La faccenda della sicurezza digitale, così centrale dopo lo scandalo spionaggio, è la metafora di un paese in cui nessuno in realtà va in pensione ma viene sistematicamente recuperato (verrebbe da dire riciclato) per fargli fare un lavoro che non sa fare e probabilmente non dovrebbe fare
Hanno preso un prefetto in pensione, un bravo nonno di sessantotto anni di nome Bruno Frattasi, uno che non distingue il tasto sinistro del mouse da quello destro, e che hanno fatto? Beh, lo hanno messo a capo dell’agenzia pomposamente chiamata “per la cybersicurezza nazionale”, quella che, come racconta Carmelo Caruso è già piena di parenti e amici di altri prefetti e superpoliziotti in pensione, e che, niente meno, dovrebbe occuparsi – state bene a sentire – “delle attività di prevenzione, monitoraggio, analisi e risposta agli eventi di natura cibernetica”. Ovvero dovrebbe proteggere l’Italia dagli attacchi informatici, dalle intromissioni nei database, dallo spionaggio… E poi uno si stupisce di scoprire, come racconta Ermes Antonucci sempre su queste pagine, che le forze dell’ordine non controllano gli accessi ai loro archivi informatici e hanno un atteggiamento per così dire “antiquato” nei confronti della modernità e dei rischi digitali. Leggete Antonucci perché c’è da restare allibiti.
Ecco. Riteniamo che questa faccenda della cybersicurezza, così centrale oggi dopo lo scandalo di spionaggio rivelato dalla procura di Milano, sia una specie di metafora di un paese, il nostro, in cui nessuno in realtà va in pensione ma viene sistematicamente recuperato (verrebbe da dire riciclato) per fargli fare un lavoro che non sa fare e probabilmente non dovrebbe fare. Tutto pur di non consegnarsi e rassegnarsi al meritato riposo.
Un po’ come quando Giuliano Amato, ottantasei anni, eternità di foresta del potere italiano, venne incredibilmente nominato alla guida della “commissione algoritmi”, l’ente incaricato dal governo di studiare una delle cose più moderne e importanti che sta investendo la società contemporanea, ovvero le implicazioni dell’intelligenza artificiale.
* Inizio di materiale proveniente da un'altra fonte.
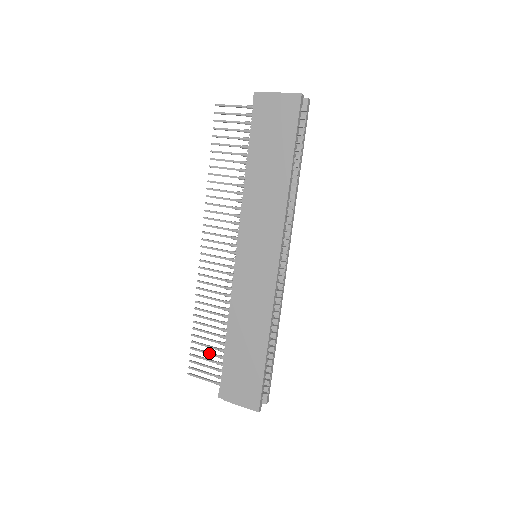
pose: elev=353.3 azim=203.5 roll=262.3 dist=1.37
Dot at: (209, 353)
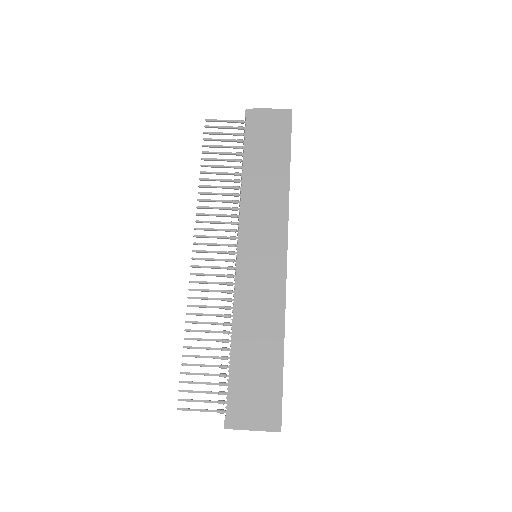
Dot at: (208, 373)
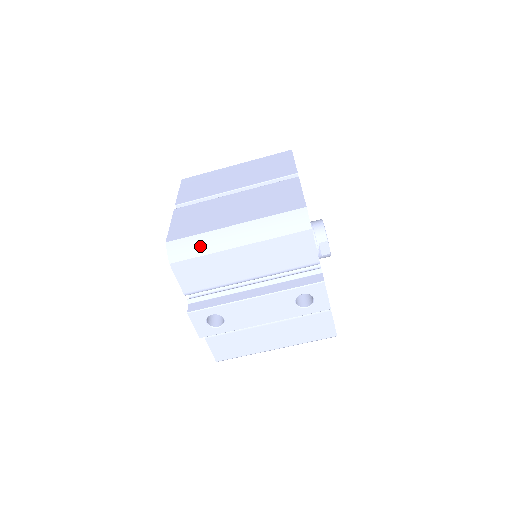
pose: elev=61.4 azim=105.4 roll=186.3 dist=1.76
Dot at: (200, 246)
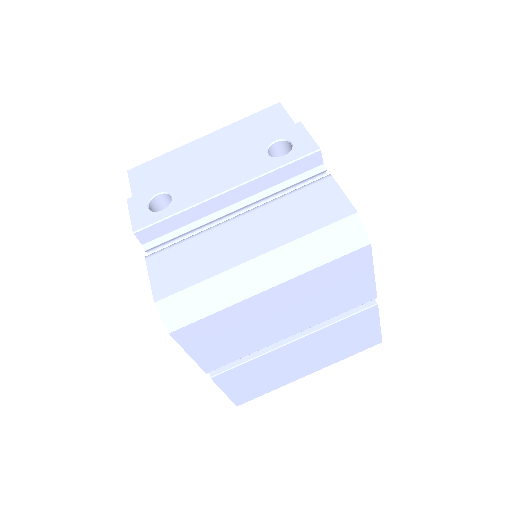
Dot at: occluded
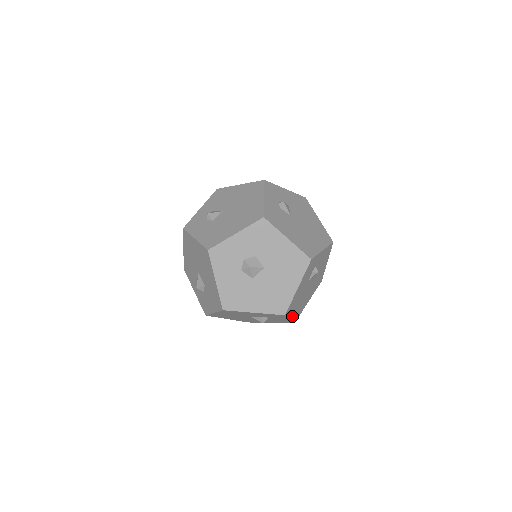
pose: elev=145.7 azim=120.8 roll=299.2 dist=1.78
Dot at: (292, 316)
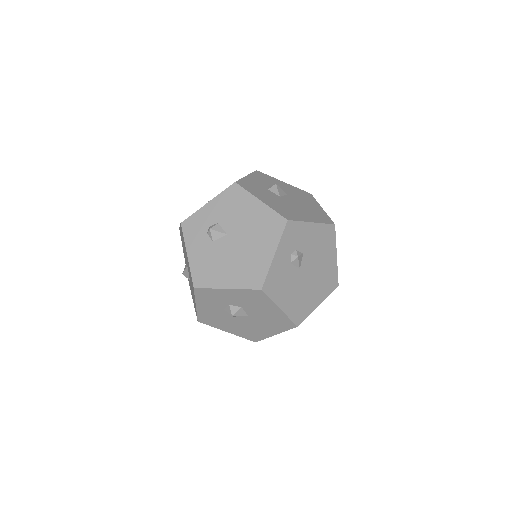
Dot at: occluded
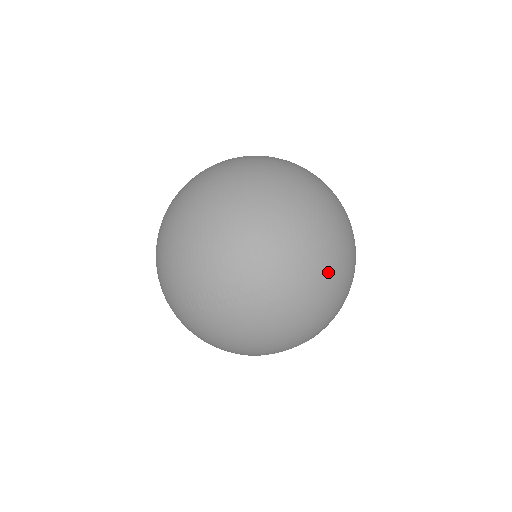
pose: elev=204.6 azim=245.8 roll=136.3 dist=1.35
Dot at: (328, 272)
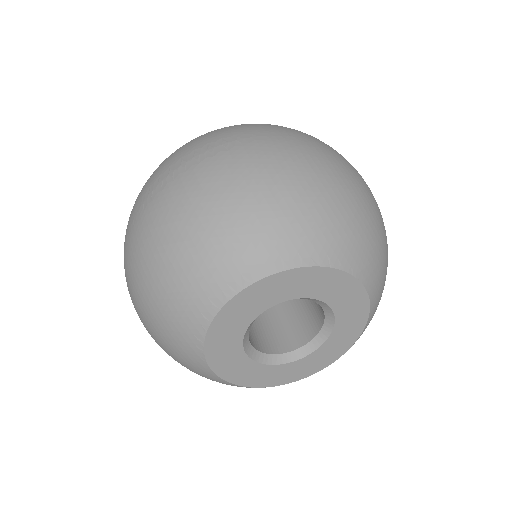
Dot at: (325, 151)
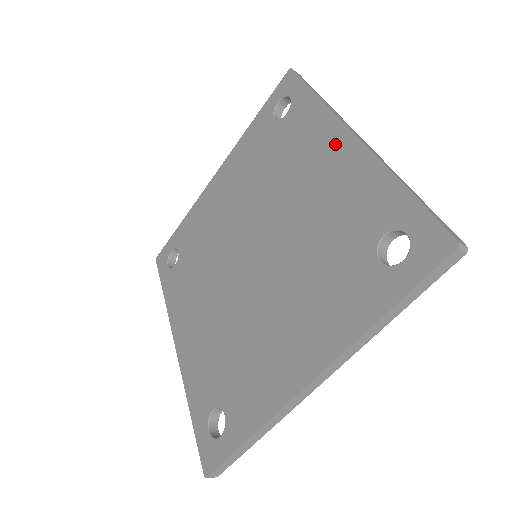
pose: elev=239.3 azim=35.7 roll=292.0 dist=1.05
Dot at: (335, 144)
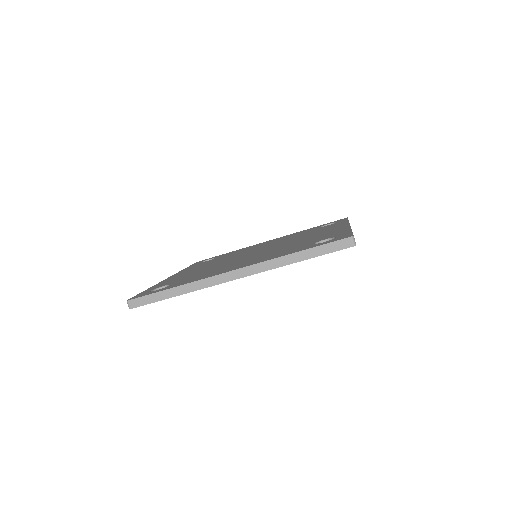
Dot at: (338, 227)
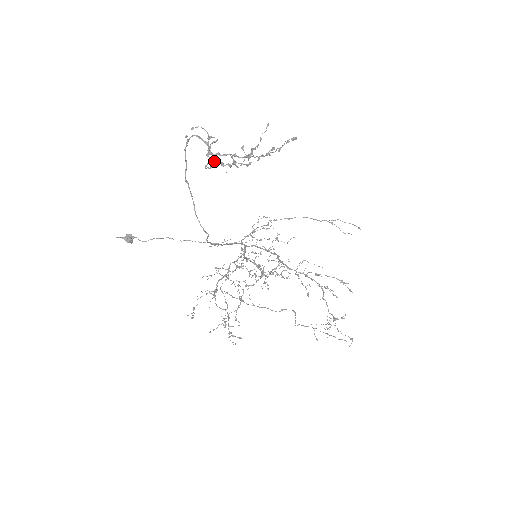
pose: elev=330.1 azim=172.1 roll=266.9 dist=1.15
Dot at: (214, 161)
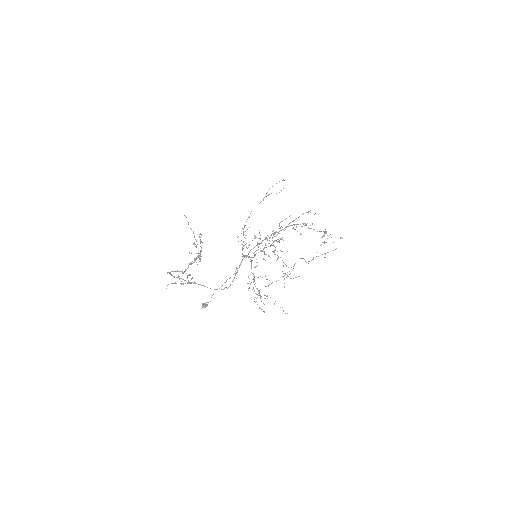
Dot at: (188, 283)
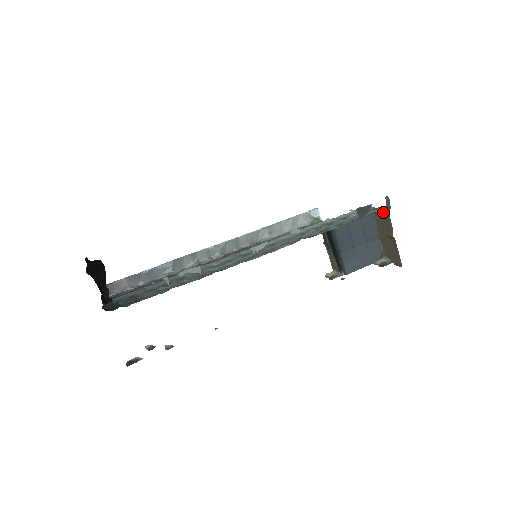
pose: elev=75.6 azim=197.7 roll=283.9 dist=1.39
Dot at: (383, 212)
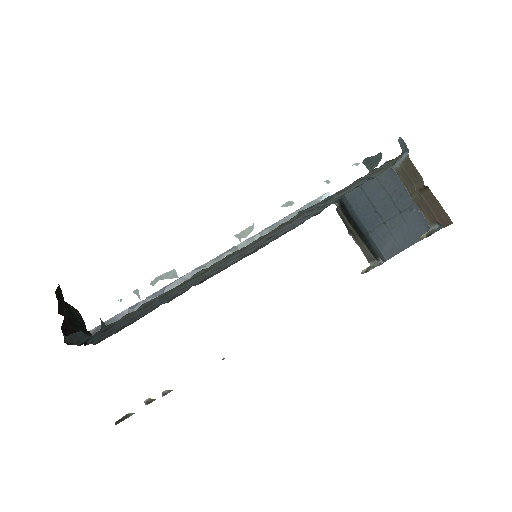
Dot at: (403, 162)
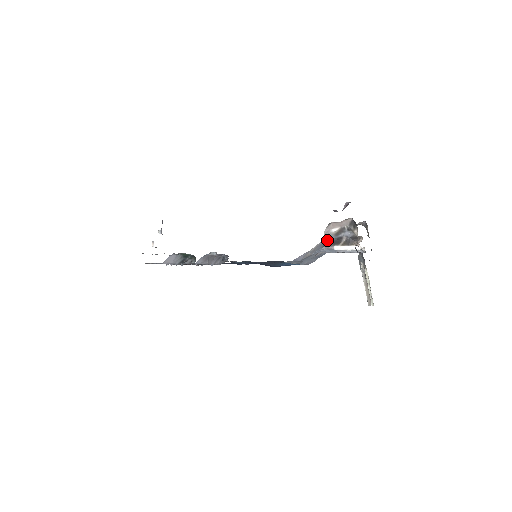
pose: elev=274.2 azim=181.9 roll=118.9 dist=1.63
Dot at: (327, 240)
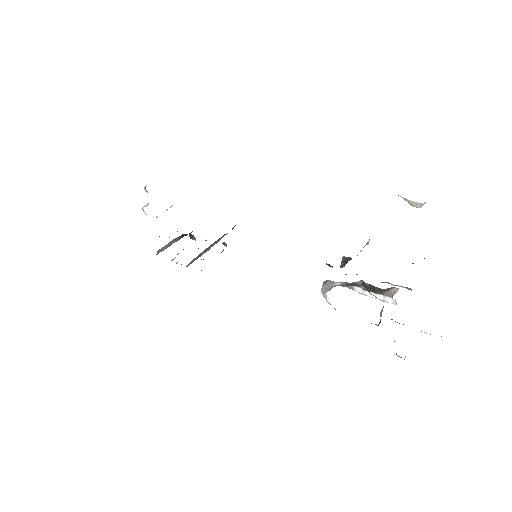
Dot at: occluded
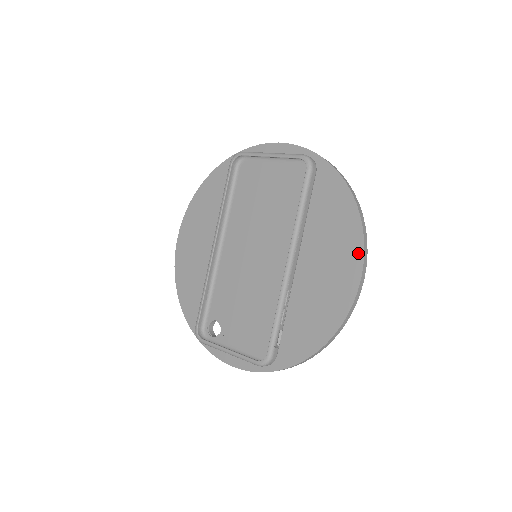
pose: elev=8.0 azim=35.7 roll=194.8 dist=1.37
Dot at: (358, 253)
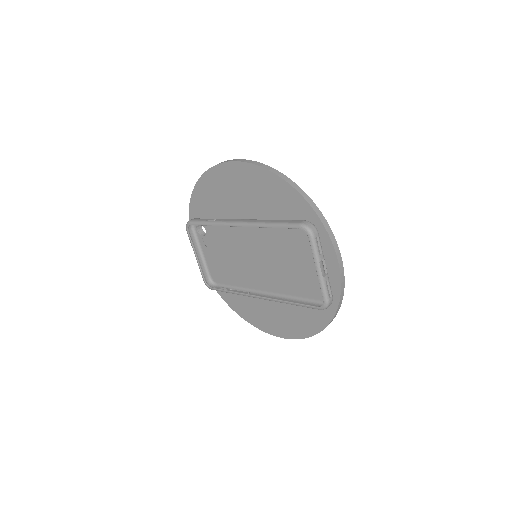
Dot at: (290, 336)
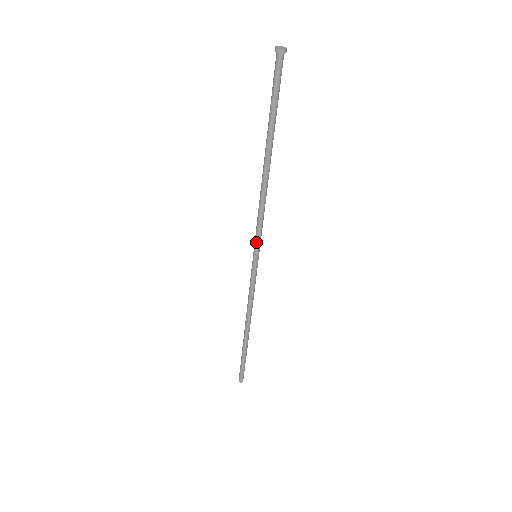
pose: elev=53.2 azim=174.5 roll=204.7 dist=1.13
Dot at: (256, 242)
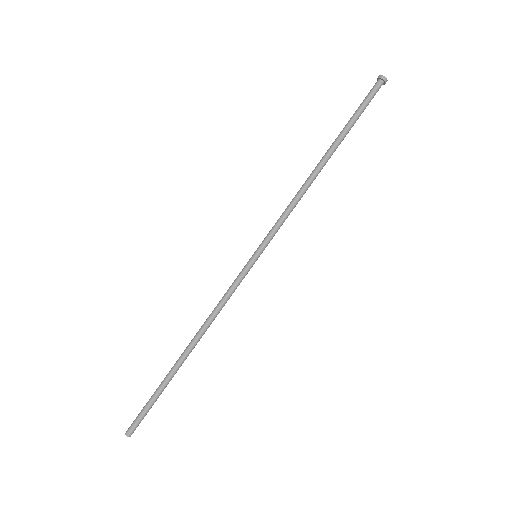
Dot at: (268, 239)
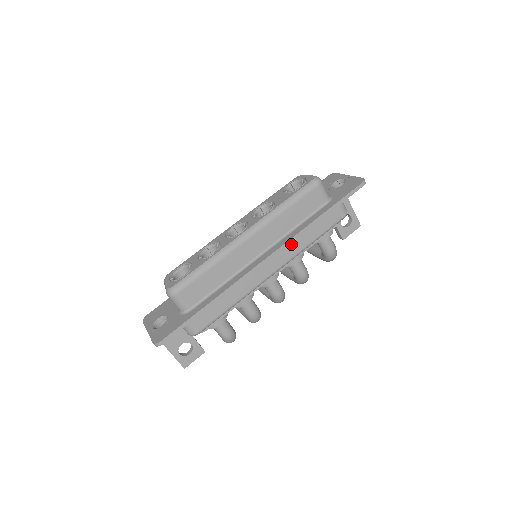
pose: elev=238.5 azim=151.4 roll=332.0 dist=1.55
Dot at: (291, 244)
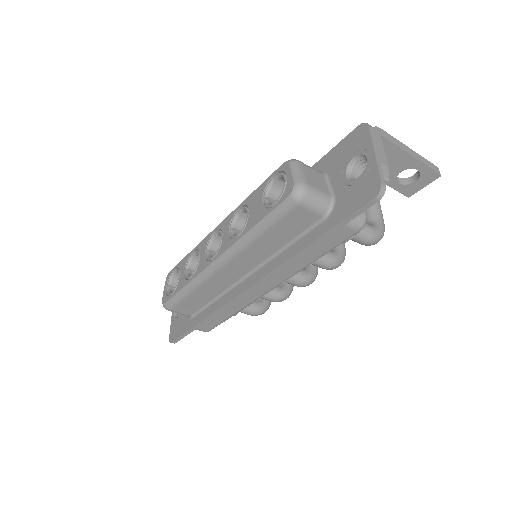
Dot at: occluded
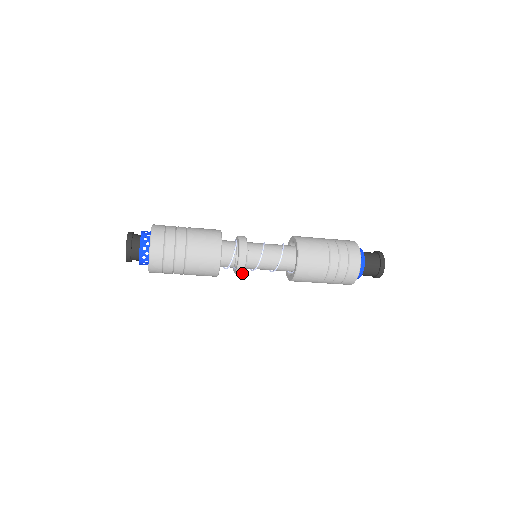
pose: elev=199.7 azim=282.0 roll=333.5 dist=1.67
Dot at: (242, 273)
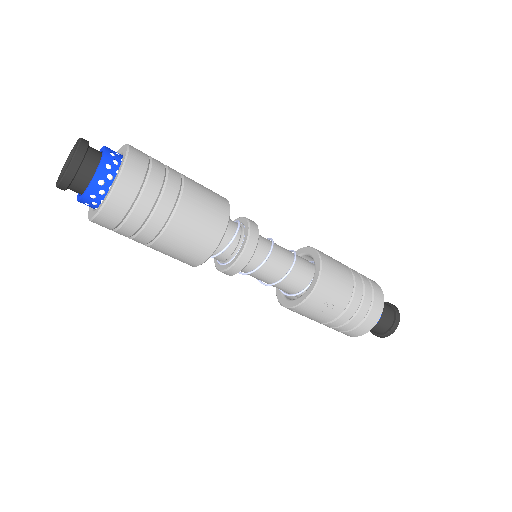
Dot at: (248, 259)
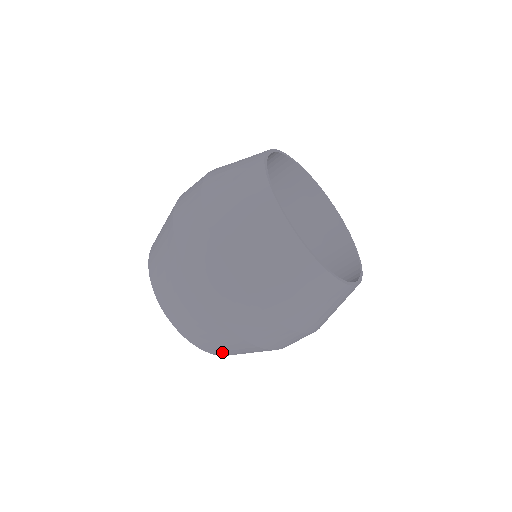
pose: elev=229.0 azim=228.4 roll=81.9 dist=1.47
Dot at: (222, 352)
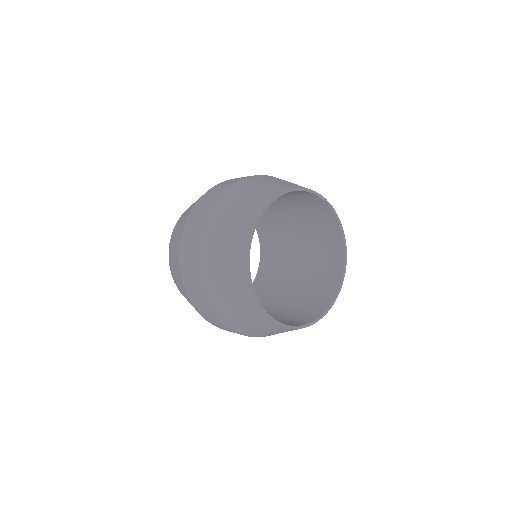
Dot at: occluded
In America sono hacker e ingegneri di vent’anni. Da noi sono pensionati tra i settanta e gli ottanta.
L’Italia è piena di generali della Guardia di Finanza a riposo, super carabinieri in quiescienza, prefetti in pensione, grand commis dell’état ultraottantenni ai quali il potere politico sembra essere costretto a dover trovare un parcheggio digitale o una presidenza o vicepresidenza in qualche partecipata dello stato. Per forza. Basta d’altro canto scorrere l’organigramma di Leonardo o di Eni, per dirne due, per rendersi conto della quantità di superpensionati piazzati in ruoli importantissimi. Il presidente dell’Eni è l’ex comandante generale della Guardia di Finanza. Anche lui, manco a dirlo, in pensione.
Ora, questo fenomeno il più delle volte non ha effetti gravi (se non patetici). Ma diventa a nostro avviso pericoloso quando per salvare qualcuno dalla pensione lo si manda a gestire delle cose che invece sono operative e sarebbero importanti come l’intelligenza artificiale, la cybersicurezza o i servizi segreti.